Last week I met an old CNET friend for lunch in Sausalito (@Fish), and since I had the morning open I brought my plein air kit to paint a bit.  I’ve been painting in my studio lately because my next “big goal” is to scale my work up.  Paining this reminded me of what I like about plein air painting: the immediacy, fresh, no-fuss impression. Keeps me loose. I suppose the best way to grow is to continue to mix plein air, ala prima and studio and try to find the right balance.

I am having a lot of trouble painting larger works. Technically, I have to get used to painting on dry (or semi-dry) surfaces, but mentally, it’s difficult for me to sustain the emotional energy I expend on small works.  Have you faced these kinds of challenges?  How have you made this transition?

Sausalito Harbor, Oil on Canvas, 8x10
Sausalito Harbor, Oil on Canvas, 8x10


One thought on “Sausalito Harbor”

  1. One solution I’ve discovered that works for me personally is to not work on a piece exclusively in the studio. That is, I’ll start a large piece in the field and take it as far as I can. Then, I’ll take it to the studio to finish it up. I’ll spend considerable time doing so – working from reference photos I’ve shot, scraping out passages, etc. The energy I felt in the field really carries through to the studio when I do it this way. As for working on a piece exclusively in the studio, that’s a lot harder, and I haven’t found a solution that totally works.
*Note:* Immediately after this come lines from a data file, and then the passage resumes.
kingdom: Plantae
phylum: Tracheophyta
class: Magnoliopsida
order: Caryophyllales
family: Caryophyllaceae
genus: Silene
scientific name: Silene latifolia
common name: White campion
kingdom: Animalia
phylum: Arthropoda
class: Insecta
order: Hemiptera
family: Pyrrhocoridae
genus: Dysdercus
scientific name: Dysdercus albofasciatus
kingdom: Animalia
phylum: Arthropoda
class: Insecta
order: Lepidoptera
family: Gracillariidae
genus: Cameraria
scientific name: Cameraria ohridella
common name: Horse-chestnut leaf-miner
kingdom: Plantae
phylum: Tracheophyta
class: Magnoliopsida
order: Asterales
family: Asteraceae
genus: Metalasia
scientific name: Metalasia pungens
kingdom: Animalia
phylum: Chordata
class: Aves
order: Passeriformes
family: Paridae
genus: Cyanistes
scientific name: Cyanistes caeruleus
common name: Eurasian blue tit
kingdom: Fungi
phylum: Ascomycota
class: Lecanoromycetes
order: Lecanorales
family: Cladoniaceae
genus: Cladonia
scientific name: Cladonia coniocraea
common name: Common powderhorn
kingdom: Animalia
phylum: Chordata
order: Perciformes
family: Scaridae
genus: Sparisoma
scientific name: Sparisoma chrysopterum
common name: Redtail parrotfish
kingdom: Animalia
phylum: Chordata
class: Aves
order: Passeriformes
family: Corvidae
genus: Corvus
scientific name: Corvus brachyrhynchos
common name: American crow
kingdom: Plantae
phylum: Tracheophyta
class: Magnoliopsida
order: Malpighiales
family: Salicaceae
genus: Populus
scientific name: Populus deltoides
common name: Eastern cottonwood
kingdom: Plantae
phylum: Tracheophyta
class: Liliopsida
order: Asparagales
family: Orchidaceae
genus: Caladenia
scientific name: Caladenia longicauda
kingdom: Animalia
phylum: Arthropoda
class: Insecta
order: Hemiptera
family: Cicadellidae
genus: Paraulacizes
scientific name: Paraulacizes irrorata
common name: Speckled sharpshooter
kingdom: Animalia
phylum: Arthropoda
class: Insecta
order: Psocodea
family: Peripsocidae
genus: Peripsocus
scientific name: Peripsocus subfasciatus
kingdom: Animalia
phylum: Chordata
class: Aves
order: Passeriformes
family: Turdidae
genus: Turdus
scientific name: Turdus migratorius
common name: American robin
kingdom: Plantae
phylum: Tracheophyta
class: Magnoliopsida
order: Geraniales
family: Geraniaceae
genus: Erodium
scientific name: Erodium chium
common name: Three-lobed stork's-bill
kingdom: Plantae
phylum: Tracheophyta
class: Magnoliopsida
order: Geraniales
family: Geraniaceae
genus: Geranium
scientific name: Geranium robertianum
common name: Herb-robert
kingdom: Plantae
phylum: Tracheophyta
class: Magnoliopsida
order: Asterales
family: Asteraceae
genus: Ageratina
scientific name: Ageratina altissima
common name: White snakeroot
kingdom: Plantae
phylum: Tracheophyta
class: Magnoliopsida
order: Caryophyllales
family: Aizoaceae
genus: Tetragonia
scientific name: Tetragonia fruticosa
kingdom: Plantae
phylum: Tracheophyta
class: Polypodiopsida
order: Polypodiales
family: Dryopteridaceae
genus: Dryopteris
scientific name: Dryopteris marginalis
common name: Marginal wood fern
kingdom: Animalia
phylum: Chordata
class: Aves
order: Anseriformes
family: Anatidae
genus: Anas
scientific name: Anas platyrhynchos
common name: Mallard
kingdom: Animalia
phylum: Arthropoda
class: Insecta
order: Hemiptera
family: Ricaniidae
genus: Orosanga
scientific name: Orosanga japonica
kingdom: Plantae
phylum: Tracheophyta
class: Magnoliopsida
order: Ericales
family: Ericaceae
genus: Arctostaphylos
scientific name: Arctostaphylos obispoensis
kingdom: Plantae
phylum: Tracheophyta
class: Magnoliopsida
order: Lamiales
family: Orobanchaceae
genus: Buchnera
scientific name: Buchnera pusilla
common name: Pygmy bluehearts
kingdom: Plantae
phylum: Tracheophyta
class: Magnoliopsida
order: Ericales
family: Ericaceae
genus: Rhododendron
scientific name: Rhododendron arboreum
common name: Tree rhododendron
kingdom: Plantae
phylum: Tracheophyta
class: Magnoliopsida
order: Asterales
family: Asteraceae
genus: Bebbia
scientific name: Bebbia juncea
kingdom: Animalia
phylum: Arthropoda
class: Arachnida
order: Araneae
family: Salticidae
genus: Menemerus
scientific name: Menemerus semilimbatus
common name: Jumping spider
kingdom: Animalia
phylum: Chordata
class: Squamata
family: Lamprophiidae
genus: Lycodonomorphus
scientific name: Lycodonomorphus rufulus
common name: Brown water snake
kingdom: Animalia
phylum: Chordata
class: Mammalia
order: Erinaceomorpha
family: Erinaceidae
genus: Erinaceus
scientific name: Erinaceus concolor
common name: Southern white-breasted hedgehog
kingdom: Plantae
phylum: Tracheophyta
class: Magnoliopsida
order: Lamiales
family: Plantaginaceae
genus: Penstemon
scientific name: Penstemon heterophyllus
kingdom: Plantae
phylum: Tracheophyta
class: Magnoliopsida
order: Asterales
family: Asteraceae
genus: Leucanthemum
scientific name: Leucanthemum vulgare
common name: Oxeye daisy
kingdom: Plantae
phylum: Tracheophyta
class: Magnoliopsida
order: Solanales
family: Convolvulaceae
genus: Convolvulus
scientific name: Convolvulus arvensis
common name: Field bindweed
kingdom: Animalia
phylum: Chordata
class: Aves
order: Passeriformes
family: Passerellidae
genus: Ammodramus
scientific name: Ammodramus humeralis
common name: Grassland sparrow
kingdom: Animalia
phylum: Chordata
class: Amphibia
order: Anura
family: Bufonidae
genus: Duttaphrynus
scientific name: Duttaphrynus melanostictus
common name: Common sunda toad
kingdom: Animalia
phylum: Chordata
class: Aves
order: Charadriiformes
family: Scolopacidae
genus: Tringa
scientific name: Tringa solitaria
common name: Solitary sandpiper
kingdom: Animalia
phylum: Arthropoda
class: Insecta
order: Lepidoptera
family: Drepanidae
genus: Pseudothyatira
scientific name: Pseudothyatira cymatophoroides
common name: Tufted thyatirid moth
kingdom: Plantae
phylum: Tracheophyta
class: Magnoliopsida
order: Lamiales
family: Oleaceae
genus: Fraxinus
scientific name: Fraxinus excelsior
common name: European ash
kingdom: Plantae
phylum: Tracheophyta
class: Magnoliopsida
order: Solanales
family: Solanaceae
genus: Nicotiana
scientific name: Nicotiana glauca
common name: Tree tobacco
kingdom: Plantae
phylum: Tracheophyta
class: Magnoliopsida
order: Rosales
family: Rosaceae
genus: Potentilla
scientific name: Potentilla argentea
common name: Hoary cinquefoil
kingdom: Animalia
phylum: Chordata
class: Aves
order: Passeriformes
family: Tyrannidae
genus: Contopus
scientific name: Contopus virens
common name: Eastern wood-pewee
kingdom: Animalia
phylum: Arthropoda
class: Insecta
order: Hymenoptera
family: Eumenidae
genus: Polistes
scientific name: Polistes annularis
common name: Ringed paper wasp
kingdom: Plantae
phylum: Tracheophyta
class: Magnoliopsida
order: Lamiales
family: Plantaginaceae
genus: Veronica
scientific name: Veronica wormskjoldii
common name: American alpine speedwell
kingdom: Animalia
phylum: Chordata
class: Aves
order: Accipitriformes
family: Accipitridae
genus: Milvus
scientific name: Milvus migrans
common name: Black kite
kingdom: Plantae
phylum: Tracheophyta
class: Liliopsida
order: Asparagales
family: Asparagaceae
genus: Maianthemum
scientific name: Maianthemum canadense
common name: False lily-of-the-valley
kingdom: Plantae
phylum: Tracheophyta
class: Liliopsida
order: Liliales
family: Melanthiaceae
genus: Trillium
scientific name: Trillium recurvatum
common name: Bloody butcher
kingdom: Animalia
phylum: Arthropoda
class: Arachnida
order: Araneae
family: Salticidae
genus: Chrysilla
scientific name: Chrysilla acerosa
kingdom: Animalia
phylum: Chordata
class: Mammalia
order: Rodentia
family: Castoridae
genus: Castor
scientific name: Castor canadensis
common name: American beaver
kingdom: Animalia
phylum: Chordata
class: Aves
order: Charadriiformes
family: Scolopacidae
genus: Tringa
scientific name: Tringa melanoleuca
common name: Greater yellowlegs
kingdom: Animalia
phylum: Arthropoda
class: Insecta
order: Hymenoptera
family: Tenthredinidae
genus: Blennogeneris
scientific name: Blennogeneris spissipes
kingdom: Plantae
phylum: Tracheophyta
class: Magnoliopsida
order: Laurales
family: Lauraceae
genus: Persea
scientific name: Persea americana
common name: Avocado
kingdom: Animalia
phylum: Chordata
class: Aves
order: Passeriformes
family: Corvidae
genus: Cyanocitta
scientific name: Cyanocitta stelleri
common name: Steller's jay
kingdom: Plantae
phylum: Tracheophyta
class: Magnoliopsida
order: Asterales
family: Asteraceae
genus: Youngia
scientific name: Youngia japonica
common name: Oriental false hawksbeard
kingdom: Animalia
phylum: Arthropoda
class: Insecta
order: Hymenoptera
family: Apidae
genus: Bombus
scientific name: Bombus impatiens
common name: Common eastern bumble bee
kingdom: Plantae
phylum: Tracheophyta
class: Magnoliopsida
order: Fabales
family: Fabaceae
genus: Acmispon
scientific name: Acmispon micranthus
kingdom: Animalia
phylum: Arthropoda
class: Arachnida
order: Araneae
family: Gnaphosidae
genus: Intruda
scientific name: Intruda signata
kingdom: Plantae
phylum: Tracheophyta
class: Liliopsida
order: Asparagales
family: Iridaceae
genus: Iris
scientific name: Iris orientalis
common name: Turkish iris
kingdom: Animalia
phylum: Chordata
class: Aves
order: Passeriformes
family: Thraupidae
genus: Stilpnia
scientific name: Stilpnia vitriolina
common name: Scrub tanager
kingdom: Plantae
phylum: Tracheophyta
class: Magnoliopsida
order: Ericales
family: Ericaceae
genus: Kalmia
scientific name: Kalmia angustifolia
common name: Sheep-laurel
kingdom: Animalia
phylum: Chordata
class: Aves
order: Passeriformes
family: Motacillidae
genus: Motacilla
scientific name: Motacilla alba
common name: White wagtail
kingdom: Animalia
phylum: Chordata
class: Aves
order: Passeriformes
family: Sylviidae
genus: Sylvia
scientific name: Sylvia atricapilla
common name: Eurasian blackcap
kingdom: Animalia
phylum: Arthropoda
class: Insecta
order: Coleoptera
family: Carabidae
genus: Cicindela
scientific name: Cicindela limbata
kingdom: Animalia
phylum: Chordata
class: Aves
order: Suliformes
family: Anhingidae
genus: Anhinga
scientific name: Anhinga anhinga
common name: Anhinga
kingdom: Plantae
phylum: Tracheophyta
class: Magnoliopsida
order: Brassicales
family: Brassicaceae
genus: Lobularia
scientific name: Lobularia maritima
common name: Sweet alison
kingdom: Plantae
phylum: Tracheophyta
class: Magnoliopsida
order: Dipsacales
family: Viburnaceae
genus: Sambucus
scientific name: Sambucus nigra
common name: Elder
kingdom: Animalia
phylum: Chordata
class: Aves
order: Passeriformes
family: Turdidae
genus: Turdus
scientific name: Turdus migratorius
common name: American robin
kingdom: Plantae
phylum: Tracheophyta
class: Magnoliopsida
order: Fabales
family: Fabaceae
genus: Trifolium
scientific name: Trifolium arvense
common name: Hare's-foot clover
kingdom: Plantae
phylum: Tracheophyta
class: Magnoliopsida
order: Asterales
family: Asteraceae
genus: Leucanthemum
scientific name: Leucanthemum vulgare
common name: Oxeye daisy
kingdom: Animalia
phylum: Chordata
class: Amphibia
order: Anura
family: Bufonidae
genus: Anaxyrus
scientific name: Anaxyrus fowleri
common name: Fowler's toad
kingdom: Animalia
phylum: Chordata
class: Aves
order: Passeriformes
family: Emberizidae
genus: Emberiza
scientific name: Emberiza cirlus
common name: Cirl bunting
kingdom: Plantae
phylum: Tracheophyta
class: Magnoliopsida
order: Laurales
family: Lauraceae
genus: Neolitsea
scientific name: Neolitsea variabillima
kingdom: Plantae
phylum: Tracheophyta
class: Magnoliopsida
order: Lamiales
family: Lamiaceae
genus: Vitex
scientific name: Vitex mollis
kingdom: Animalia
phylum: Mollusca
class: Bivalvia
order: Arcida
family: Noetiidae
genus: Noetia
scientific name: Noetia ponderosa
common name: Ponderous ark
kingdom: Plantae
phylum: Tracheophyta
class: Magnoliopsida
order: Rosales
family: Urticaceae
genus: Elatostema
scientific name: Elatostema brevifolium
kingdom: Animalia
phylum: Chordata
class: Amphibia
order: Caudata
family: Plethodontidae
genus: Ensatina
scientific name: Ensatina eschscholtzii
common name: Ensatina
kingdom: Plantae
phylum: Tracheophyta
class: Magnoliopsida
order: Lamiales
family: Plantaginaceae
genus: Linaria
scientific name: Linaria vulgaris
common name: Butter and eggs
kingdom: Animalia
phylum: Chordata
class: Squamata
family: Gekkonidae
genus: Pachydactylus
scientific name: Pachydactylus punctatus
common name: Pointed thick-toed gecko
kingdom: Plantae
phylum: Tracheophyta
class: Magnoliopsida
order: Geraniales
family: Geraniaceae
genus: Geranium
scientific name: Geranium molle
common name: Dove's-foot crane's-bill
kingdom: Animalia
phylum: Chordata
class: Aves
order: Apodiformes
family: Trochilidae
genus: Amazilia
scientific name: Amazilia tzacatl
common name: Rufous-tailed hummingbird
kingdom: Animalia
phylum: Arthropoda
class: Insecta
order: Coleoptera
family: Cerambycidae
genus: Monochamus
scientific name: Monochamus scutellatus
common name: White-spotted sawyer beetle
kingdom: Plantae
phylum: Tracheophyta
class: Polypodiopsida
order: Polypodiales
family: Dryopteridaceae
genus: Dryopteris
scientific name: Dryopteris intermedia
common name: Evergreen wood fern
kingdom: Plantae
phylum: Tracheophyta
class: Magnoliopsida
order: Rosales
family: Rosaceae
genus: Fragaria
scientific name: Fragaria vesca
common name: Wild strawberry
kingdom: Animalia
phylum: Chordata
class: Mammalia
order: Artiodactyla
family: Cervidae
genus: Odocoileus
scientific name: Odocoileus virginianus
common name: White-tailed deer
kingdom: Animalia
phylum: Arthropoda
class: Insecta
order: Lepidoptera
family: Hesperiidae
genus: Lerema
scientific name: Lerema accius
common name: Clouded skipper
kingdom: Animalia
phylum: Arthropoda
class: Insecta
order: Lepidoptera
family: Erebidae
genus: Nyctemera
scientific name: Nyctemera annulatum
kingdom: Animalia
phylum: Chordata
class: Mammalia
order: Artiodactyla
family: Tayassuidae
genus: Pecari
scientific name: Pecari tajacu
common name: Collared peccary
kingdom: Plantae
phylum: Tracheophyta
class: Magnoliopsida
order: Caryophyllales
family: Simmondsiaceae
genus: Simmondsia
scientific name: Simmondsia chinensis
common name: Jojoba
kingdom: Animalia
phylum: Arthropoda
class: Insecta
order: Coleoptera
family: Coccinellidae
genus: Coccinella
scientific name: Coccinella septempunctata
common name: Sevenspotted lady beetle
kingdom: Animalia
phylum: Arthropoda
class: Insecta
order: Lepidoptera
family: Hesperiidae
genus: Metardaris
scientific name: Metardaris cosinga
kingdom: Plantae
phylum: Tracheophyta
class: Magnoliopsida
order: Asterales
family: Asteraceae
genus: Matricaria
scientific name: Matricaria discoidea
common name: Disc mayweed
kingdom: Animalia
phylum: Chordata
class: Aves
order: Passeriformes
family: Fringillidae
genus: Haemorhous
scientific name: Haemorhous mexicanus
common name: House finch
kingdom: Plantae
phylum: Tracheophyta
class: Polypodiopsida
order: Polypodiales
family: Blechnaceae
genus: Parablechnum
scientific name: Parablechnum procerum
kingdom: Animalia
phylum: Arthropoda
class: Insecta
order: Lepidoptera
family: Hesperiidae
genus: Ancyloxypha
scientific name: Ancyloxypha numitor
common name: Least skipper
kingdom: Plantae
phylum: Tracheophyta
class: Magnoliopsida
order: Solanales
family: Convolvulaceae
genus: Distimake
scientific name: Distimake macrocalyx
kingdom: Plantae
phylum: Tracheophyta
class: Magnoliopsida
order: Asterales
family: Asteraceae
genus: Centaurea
What I do is try to treat it like a plein air piece – large brush, big strokes, with a time limit. Even the big ones.

    As for the dry surface, I find I’m enjoying that. You can add a medium to that will slow the drying time so it stays wet for days, but I do like the broken brush strokes I get when laying fresh paint down over dry. (I’ll squirt a bit of retouch varnish on the surface first so I can see the colors of the old paint better.)

    Carry on! I like your recent work quite a bit.